It is shocking that anyone would think to steal from the one of the most tightly regulated - and publicly disclosed - bank accounts in the United States. And yet political committees, flush with cash and often poorly supervised by their connected organizations, are the repeated targets of fraud and embezzlement.
The National Republican Congressional Committee is in the throws of an internal investigation (with a parallel law enforcement investigation) to determine how one trusted bookkeeper may be responsible for $740,000 in "accounting irregularities."1 Other recent victims of fraud have included Senators Elizabeth Dole and Joseph R. Biden Jr., House Minority Leader John A. Boehner, the Democratic Senatorial Campaign Committee, and the Lockheed Martin Corporation political action committee. These headlines have a common theme: lack of oversight or controls for the PAC.
Most associations already have controls to monitor finances comply with various provisions of the Internal Revenue Code. They should make certain that they have adequate financial control for their PACs - after all, trusted employees have been able to hoodwink the most sophisticated players in Washington. This article offers six steps to implement PAC financial controls.
These steps are based on a 2007 Statement of Policy issued by the Federal Election Commission ("FEC"). The FEC recognized that a PAC might be the victim of fraud and still be subject to fines for misrepresenting its finances on its FEC reports. The Statement of Policy created a safe harbor: if a set of basic internal controls are in place at the time of a "misappropriation," and if an association promptly notifies the FEC of the incident, the FEC will not penalize the association for failing to file accurate reports. These safeguards should not be expensive or extensively different from measures that are probably already in place to protect the association's other accounts.

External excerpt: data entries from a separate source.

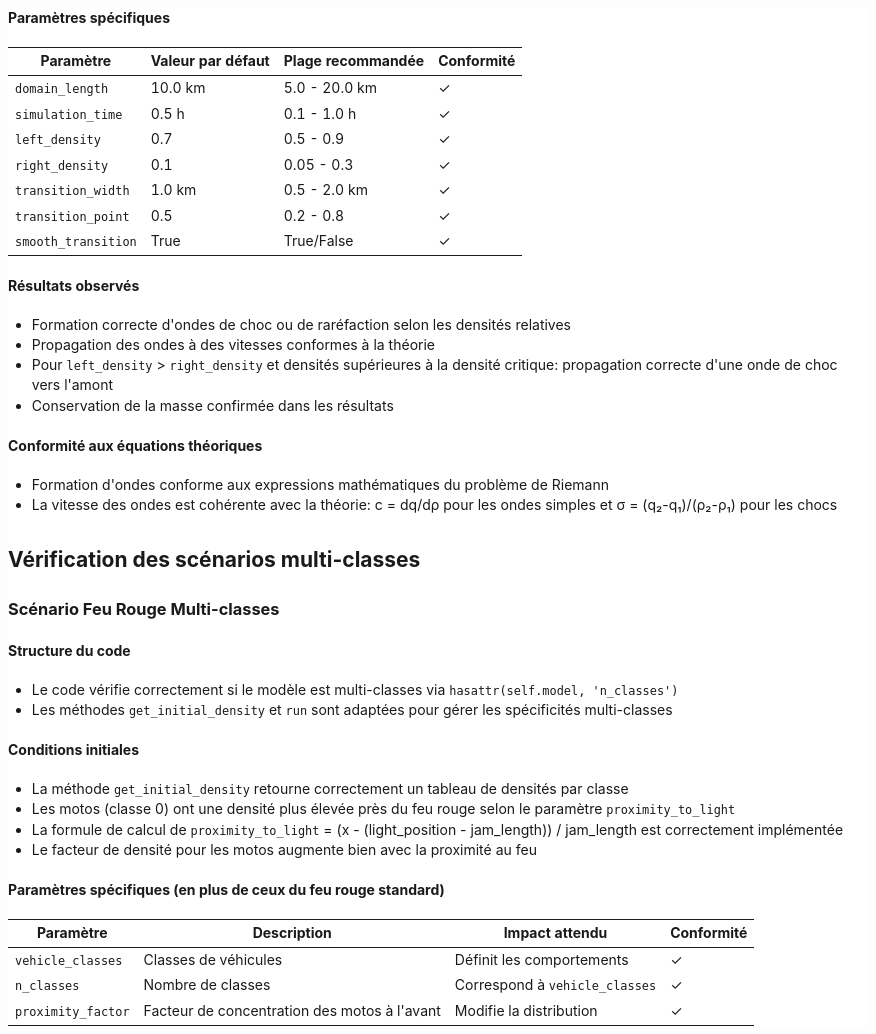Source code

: #### Paramètres spécifiques
| Paramètre | Valeur par défaut | Plage recommandée | Conformité |
|-----------|-------------------|-------------------|------------|
| `domain_length` | 10.0 km | 5.0 - 20.0 km | ✓ |
| `simulation_time` | 0.5 h | 0.1 - 1.0 h | ✓ |
| `left_density` | 0.7 | 0.5 - 0.9 | ✓ |
| `right_density` | 0.1 | 0.05 - 0.3 | ✓ |
| `transition_width` | 1.0 km | 0.5 - 2.0 km | ✓ |
| `transition_point` | 0.5 | 0.2 - 0.8 | ✓ |
| `smooth_transition` | True | True/False | ✓ |

#### Résultats observés
- Formation correcte d'ondes de choc ou de raréfaction selon les densités relatives
- Propagation des ondes à des vitesses conformes à la théorie
- Pour `left_density` > `right_density` et densités supérieures à la densité critique: propagation correcte d'une onde de choc vers l'amont
- Conservation de la masse confirmée dans les résultats

#### Conformité aux équations théoriques
- Formation d'ondes conforme aux expressions mathématiques du problème de Riemann
- La vitesse des ondes est cohérente avec la théorie: c = dq/dρ pour les ondes simples et σ = (q₂-q₁)/(ρ₂-ρ₁) pour les chocs

## Vérification des scénarios multi-classes

### Scénario Feu Rouge Multi-classes

#### Structure du code
- Le code vérifie correctement si le modèle est multi-classes via `hasattr(self.model, 'n_classes')`
- Les méthodes `get_initial_density` et `run` sont adaptées pour gérer les spécificités multi-classes

#### Conditions initiales
- La méthode `get_initial_density` retourne correctement un tableau de densités par classe
- Les motos (classe 0) ont une densité plus élevée près du feu rouge selon le paramètre `proximity_to_light`
- La formule de calcul de `proximity_to_light` = (x - (light_position - jam_length)) / jam_length est correctement implémentée
- Le facteur de densité pour les motos augmente bien avec la proximité au feu

#### Paramètres spécifiques (en plus de ceux du feu rouge standard)
| Paramètre | Description | Impact attendu | Conformité |
|-----------|-------------|----------------|------------|
| `vehicle_classes` | Classes de véhicules | Définit les comportements | ✓ |
| `n_classes` | Nombre de classes | Correspond à `vehicle_classes` | ✓ |
| `proximity_factor` | Facteur de concentration des motos à l'avant | Modifie la distribution | ✓ |
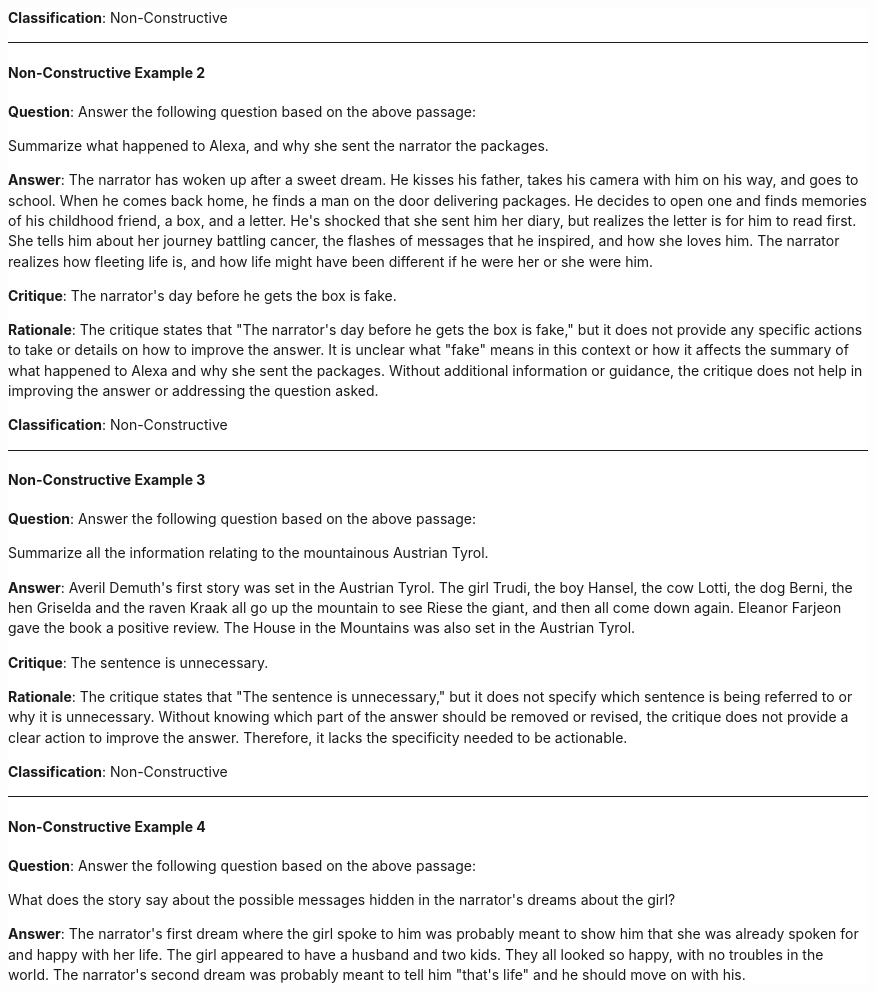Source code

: **Classification**: Non-Constructive

---

#### Non-Constructive Example 2

**Question**: Answer the following question based on the above passage:

Summarize what happened to Alexa, and why she sent the narrator the packages.

**Answer**: The narrator has woken up after a sweet dream. He kisses his father, takes his camera with him on his way, and goes to school. When he comes back home, he finds a man on the door delivering packages. He decides to open one and finds memories of his childhood friend, a box, and a letter. He's shocked that she sent him her diary, but realizes the letter is for him to read first. She tells him about her journey battling cancer, the flashes of messages that he inspired, and how she loves him. The narrator realizes how fleeting life is, and how life might have been different if he were her or she were him.

**Critique**: The narrator's day before he gets the box is fake.

**Rationale**: The critique states that "The narrator's day before he gets the box is fake," but it does not provide any specific actions to take or details on how to improve the answer. It is unclear what "fake" means in this context or how it affects the summary of what happened to Alexa and why she sent the packages. Without additional information or guidance, the critique does not help in improving the answer or addressing the question asked.

**Classification**: Non-Constructive

---

#### Non-Constructive Example 3

**Question**: Answer the following question based on the above passage:

Summarize all the information relating to the mountainous Austrian Tyrol.

**Answer**: Averil Demuth's first story was set in the Austrian Tyrol. The girl Trudi, the boy Hansel, the cow Lotti, the dog Berni, the hen Griselda and the raven Kraak all go up the mountain to see Riese the giant, and then all come down again. Eleanor Farjeon gave the book a positive review. The House in the Mountains was also set in the Austrian Tyrol.

**Critique**: The sentence is unnecessary.

**Rationale**: The critique states that "The sentence is unnecessary," but it does not specify which sentence is being referred to or why it is unnecessary. Without knowing which part of the answer should be removed or revised, the critique does not provide a clear action to improve the answer. Therefore, it lacks the specificity needed to be actionable.

**Classification**: Non-Constructive

---

#### Non-Constructive Example 4

**Question**: Answer the following question based on the above passage:

What does the story say about the possible messages hidden in the narrator's dreams about the girl?

**Answer**: The narrator's first dream where the girl spoke to him was probably meant to show him that she was already spoken for and happy with her life. The girl appeared to have a husband and two kids. They all looked so happy, with no troubles in the world. The narrator's second dream was probably meant to tell him "that's life" and he should move on with his.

1. Divide PAC Responsibilities.
Basic PAC management involves at least three different jobs:
- one person to handle the committee's internal bookkeeping as the committee receives and distributes contributions;
- one person with the authority to deposit and withdraw funds from the committee's bank accounts; and
- one to perform routine audits of both the books and the bank accounts before filing disclosure reports with the FEC.
How do some PACs find themselves in trouble? They hire one individual to perform all three tasks.
Separating these responsibilities is crucial to protecting a political committee. An employee with the authority to withdraw large sums of money from a bank account should not also be responsible for reconciling monthly bank statements to internal books. Similarly, an employee asked to monitor incoming contributions should not also be asked to manage the committee's accounting records. When no single individual has total control over the finances of the PAC, its security increases dramatically.
2. Regularly Reconcile the Records.
A PAC should review its monthly bank statements and reconcile each transaction to the committee's internal records. As discussed, this task should not be assigned to any employee also designated to sign checks or monitor bank accounts. Prior to filing any report with the FEC, a PAC should also square its banking and accounting records with any information it has provided on the form. The FEC has suggested that this one step would have either prevented or quickly uncovered most of the misappropriations it has investigated in recent years. It is also an excellent technique for discovering accidental errors and omissions in disclosures that are made available to the public and subject to penalties for inaccuracy.
3. Limit Access to the Cash and Checks.
PACs should limit the number of persons authorized to sign checks, and any expenditure in excess of $1000 should require the signature of two responsible individuals. Because a parent association can spend its own funds to cover PAC operating expenses, most PACs have little need for debit or credit cards. When they are necessary, it is often possible to place both per transaction and cumulative limits on these cards until individual expenditures have been independently approved. The FEC recommends that any PAC with a petty cash fund use an imprest system and keep no more than $500 in circulation - association PACs have very little need for access to petty cash.
4. Find the Right People for the Job.
Although associations may use member volunteers to raise the profile of the PAC, the accounting functions should be assigned to association employees who are trained in their responsibilities. Many qualified third party vendors are also available to provide auditing services and to prepare FEC disclosure forms; generally speaking, third party involvement in committee finances should be limited to these roles. When outside vendors are given access to the bank, there is a greater risk of mischief. In addition, the association should carefully review and approve the reports before they are filed.
5. Keep Accounts in the Committee's Name.
Every association should have an employer identification number ("EIN") issued to it by the Internal Revenue Service. All PAC bank accounts should be held in the committee's name and keyed to the EIN of the association. Association leadership should never approve of opening an account in the name of an individual, or use an individual's Social Security Number for account identification. Only the PAC treasurer or his or her designee should have the authority to open and close accounts, and the committee should receive all of its bank statements, unopened, at its primary business address.
6. Document the controls.
After implementing a system, the association should document the policies and procedures as contemporaneous evidence of the system.
Just as no one set of internal governance procedures is right for every association, no one set of internal controls is right for all political committees. But absent a straightforward arrangement of checks and balances, a political action committee is almost certainly left exposed. These basic safeguards should help an association to protect its assets and comply with FEC disclosure requirements.
1Wayne, Leslie, "Awash in Contributions, Campaigns Offer Tempting Targets for Thieves," N.Y. Times, May 27, 2008.